There is important traction in developing mobile apps for contact tracing. Two open protocols, Decentralized Privacy-Preserving Proximity Tracing and Pan-European Privacy-Preserving Proximity Tracing, are working to develop frameworks that can be applied globally. Multiple nations have signed on to take part in these efforts – a positive sign in our interconnected world.
Risks to take into account
Automated contact tracing apps, if properly implemented, can reduce the risk of human error. But we must be careful not to substitute human error with mass surveillance, which could be made possible if adequate guardrails are not established early on.
An app that can track people’s movements to identify potential COVID cases can also be used to monitor other behaviors. Technology is amoral, which is why it’s essential to develop standards to ensure contact tracing is done responsibly and that the technology that keeps us safe from illness doesn’t also put people’s privacy at risk.

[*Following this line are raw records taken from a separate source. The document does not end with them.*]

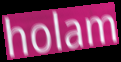
holam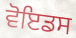
ਵੋਇਡਸ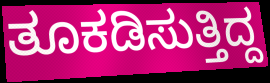
ತೂಕಡಿಸುತ್ತಿದ್ದ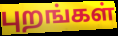
புறங்கள்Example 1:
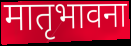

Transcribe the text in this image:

मातृभावना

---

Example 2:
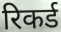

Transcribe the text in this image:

रिकर्ड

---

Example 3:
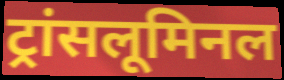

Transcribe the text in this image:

ट्रांसलूमिनल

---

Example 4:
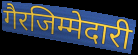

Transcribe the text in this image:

गैरजिम्मेदारी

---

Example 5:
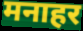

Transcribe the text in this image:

मनाहर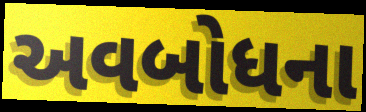
અવબોધના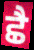
ਛੈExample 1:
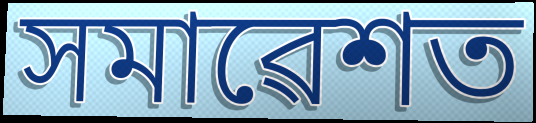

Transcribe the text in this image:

সমাৱেশত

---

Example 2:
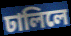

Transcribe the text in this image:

ঢালিলে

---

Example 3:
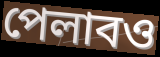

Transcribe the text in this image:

পেলাবও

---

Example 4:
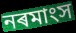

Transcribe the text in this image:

নৰমাংস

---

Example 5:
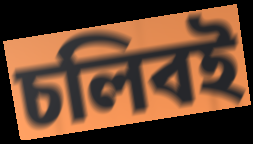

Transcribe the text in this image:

চলিবই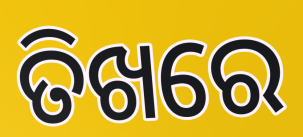
ତିଖରେ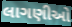
લાગણીઓ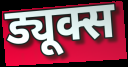
ड्यूक्स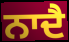
ਨਾਦੈ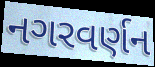
નગરવર્ણનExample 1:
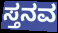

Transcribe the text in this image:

ಸ್ತನವ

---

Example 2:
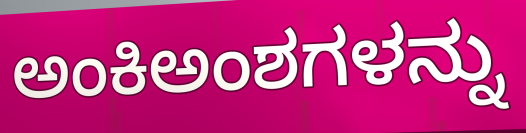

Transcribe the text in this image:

ಅಂಕಿಅಂಶಗಳನ್ನು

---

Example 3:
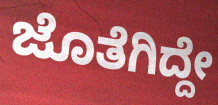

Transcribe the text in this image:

ಜೊತೆಗಿದ್ದೇ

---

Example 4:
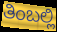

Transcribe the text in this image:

ತಿಂಬಲ್ಲಿ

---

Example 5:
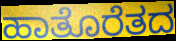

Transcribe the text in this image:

ಹಾತೊರೆತದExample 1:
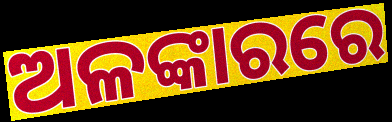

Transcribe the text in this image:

ଅଳଙ୍କାରରେ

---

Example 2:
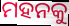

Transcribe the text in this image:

ମହନକୁ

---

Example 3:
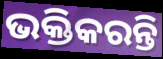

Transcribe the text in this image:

ଭକ୍ତିକରନ୍ତି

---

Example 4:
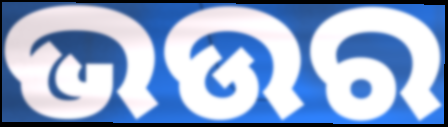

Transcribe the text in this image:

ଭଉର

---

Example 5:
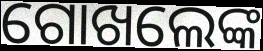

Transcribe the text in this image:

ଗୋଖଲେଙ୍କ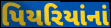
પિયરિયાંનાંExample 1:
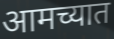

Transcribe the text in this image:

आमच्यात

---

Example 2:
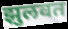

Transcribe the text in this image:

झुलवत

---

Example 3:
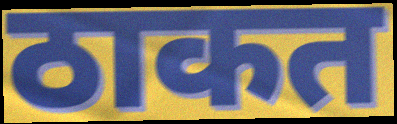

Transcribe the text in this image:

ठाकत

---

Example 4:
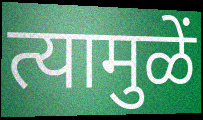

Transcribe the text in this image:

त्यामुळें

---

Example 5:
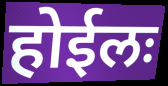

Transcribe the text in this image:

होईलःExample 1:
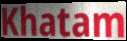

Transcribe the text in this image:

Khatam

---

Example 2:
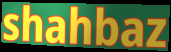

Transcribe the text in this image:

shahbaz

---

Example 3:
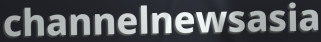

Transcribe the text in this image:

channelnewsasia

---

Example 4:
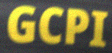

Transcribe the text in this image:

GCPI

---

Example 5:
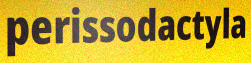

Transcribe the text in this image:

perissodactylaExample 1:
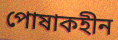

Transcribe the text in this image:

পোষাকহীন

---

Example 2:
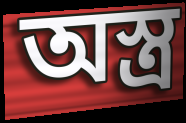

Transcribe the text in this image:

অস্ত্র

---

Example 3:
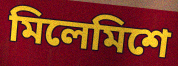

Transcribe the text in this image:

মিলেমিশে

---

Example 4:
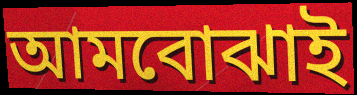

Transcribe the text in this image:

আমবোঝাই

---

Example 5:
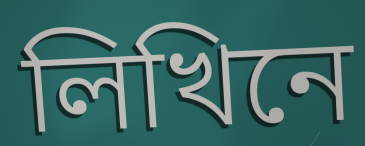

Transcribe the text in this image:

লিখিনে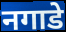
नगाडेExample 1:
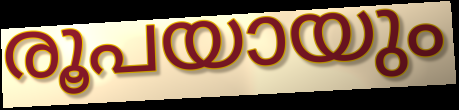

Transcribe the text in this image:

രൂപയായും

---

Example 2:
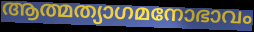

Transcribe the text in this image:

ആത്മത്യാഗമനോഭാവം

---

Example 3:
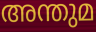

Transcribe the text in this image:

അന്തുമ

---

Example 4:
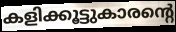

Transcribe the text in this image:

കളിക്കൂട്ടുകാരന്റെ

Protecting health and privacy
Contact tracing standards can limit the collection, storage, and sharing of citizens’ data so that it isn’t used for any purpose other than slowing the spread of COVID-19. These can include government mandates that ensure data gathered through contact tracing cannot be shared beyond relevant healthcare providers and other essential first responders. Rules should be established to make sure contact tracing data will not be retained after a certain period – ideally weeks or months, not years.
For the strongest protection, governments should adopt solutions that build these safeguards into the technology itself. The only way for data to be truly private is for it to live on individual devices and nowhere else, so that no middleman can retroactively search through transmission logs and identify a person’s tracing history. Encrypted messaging apps like WhatsApp already use this standard, and contact-tracing systems should follow suit. One way to do this is through the adoption of decentralized apps for contact tracing, in which people’s devices communicate directly with one another on an encrypted basis, bypassing a central authority altogether.

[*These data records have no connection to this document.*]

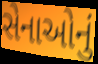
સેનાઓનું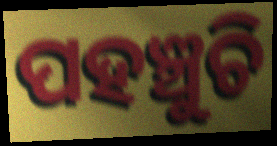
ପହଞ୍ଚୁଚି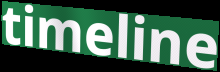
timeline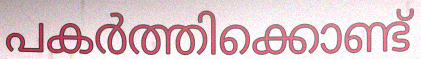
പകർത്തിക്കൊണ്ട്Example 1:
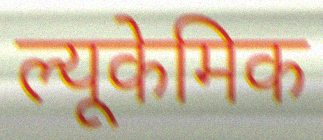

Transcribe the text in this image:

ल्यूकेमिक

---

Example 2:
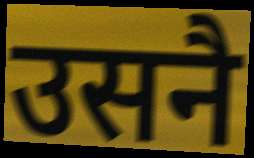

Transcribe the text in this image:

उसनै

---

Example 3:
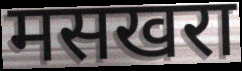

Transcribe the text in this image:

मसखरा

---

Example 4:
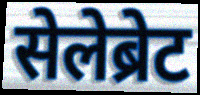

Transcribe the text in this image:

सेलेब्रेट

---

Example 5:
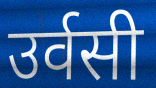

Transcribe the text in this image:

उर्वसीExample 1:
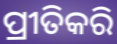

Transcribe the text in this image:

ପ୍ରୀତିକରି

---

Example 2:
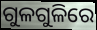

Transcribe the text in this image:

ଗୁଳଗୁଳିରେ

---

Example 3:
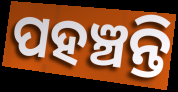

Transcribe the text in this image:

ପହଞ୍ଚନ୍ତି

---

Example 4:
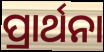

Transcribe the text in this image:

ପ୍ରାର୍ଥନା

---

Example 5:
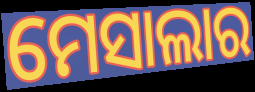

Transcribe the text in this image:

ମେସାଲାର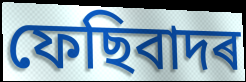
ফেছিবাদৰ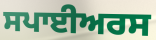
ਸਪਾਈਅਰਸ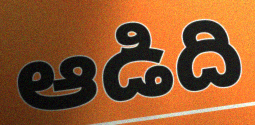
ఆడిదిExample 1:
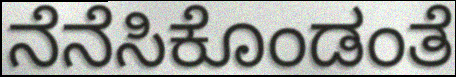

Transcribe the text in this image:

ನೆನೆಸಿಕೊಂಡಂತೆ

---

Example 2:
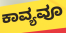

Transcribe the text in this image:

ಕಾವ್ಯವೂ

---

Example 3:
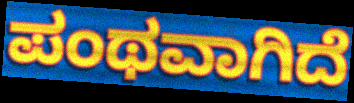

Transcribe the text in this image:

ಪಂಥವಾಗಿದೆ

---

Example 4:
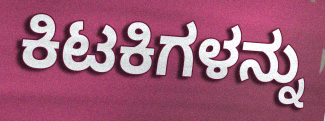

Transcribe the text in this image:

ಕಿಟಕಿಗಳನ್ನು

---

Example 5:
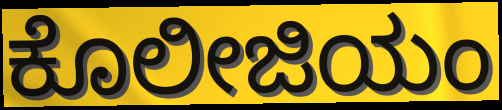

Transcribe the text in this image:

ಕೊಲೀಜಿಯಂ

Exposure Notification is one such decentralized contact tracing model that is gaining traction. A collaboration between Google and Apple, it is an “opt-in” solution with a stated goal of monitoring community spread while protecting citizens’ privacy. A number of governments have expressed interest in Exposure Notification, and other projects are underway in parallel.
No solution is perfect, of course, and the decentralized approach is not without weaknesses. Apple and Google’s use of bluetooth for proximity data, with its 100-meter radius, could yield false positives. And the system’s reliance on IP addresses is a potential Achilles’ heel that could open people up to the very sort of invasive tracking the project purports to be trying to prevent. But there are known measures that can be taken to mitigate these risks, such as banning location tracking in apps that use any decentralized tracing system.
A vaccine is many months away and cities around the world will need to find ways to control the virus while retaining the public’s trust.
Though the overwhelming goal of the coming months will be to make progress against the global pandemic, it’s essential that any contact tracing solution prioritize and protect individual privacy. We have the technology to do this; all that’s needed is the will to implement it. Strong, clear standards around contact tracing that protect people’s right to privacy as well as their health will be a major step in the right direction.